Egypt’s Court of Cassation overturned on Tuesday a life sentence against former president Mohamed Morsi on charges of espionage with Palestinian group Hamas.
The court also dropped death sentences against senior Muslim Brotherhood officials, including Khairat Al-Shater and Mohamed Al-Beltagi, as well as the life sentence handed down to the Brotherhood’s Supreme Guide, Mohamed Badie. A retrial has been ordered for all the defendants.
Last week, another life sentence previously handed down to ousted Islamist president Morsi was also overturned and a retrial was ordered.
During the 2011 revolution, Egypt’s Morsi and members of the Muslim Brotherhood escaped from Wadi al-Natroun prison. Charges were brought against Morsi and other defendants for damaging and torching prison buildings, murder and attempted murder of prison guards and looting.

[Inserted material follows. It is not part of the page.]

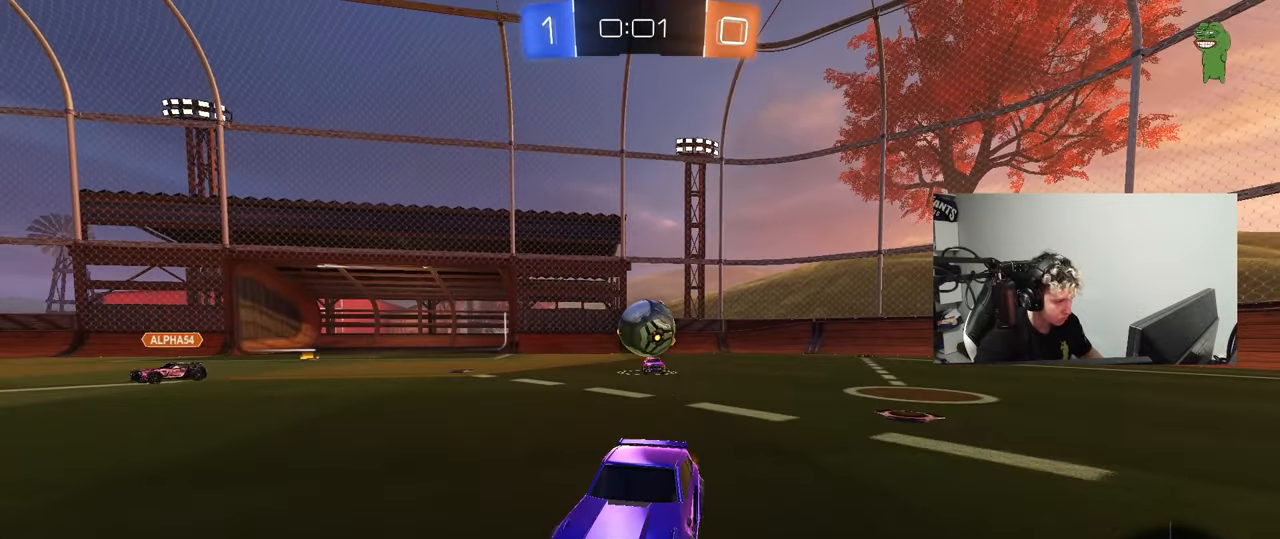
{"keys": [], "mouse": [], "events": [[150, "d", "down"], [150, "s", "down"], [200, "a", "down"], [200, "d", "up"], [200, "mouse_right", "down"], [250, "a", "up"], [250, "d", "down"], [400, "d", "up"], [450, "s", "up"], [483, "mouse_right", "up"]]}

While Morsi has never publicly given his account of the Wadi el-Natroun prison break, the former president had made a phone call to Al-Jazeera Mubasher TV as he was being freed. In the interview, Morsi claimed that prison guards fled after they failed to regain control of the environment.
During the trial, prosecutors had called the prison break as one of Egypt’s biggest ever conspiracies, saying that hundreds of foreign elements had been involved in prison breaks across Egypt in coordination with the Muslim Brotherhood.

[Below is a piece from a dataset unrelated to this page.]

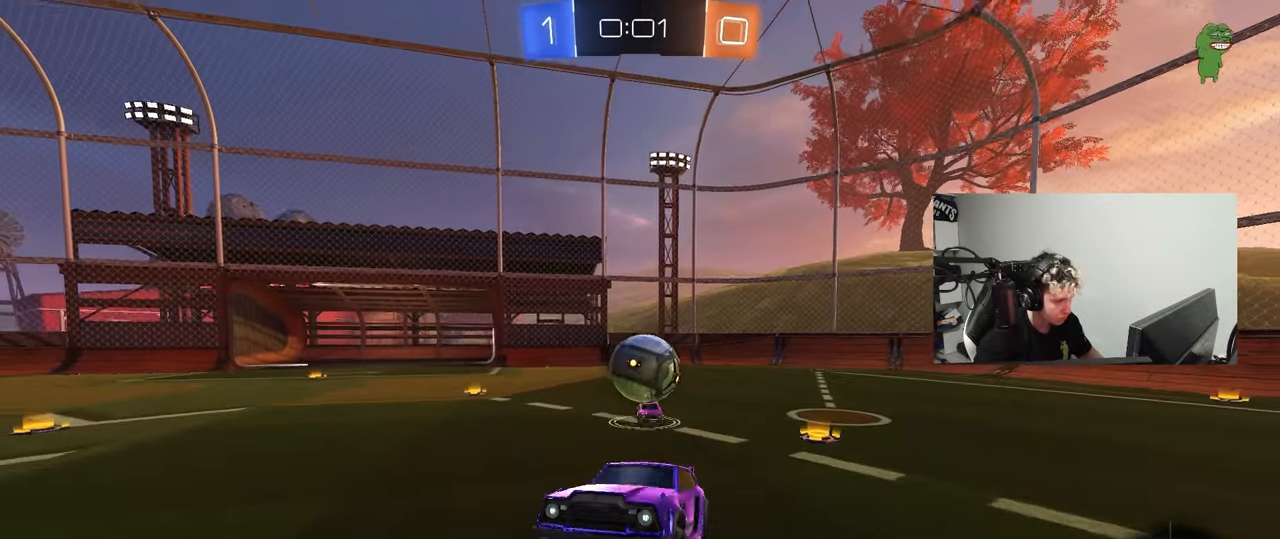
{"keys": [], "mouse": ["left"], "events": [[33, "mouse_left", "down"], [217, "mouse_left", "up"], [267, "s", "down"], [317, "a", "down"], [417, "a", "up"], [417, "mouse_left", "down"], [417, "s", "up"]]}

More than 20,000 inmates escaped from Egypt’s prisons during the 18-day revolution in 2011, say prosecutors. Prosecutors also alleged that 800 Hamas and Hezbollah members had entered Egypt through Gaza to carry out three prison breaks.
Despite the allegations, Hamas, Hezbollah and the Muslim Brotherhood have said local residents, and not foreign elements, had been responsible for the prison breaks.
Morsi, who was deposed on July 3 after mass protests against his government, had won Egypt’s first free democratic elections since former Hosni Mubarak was toppled in 2011.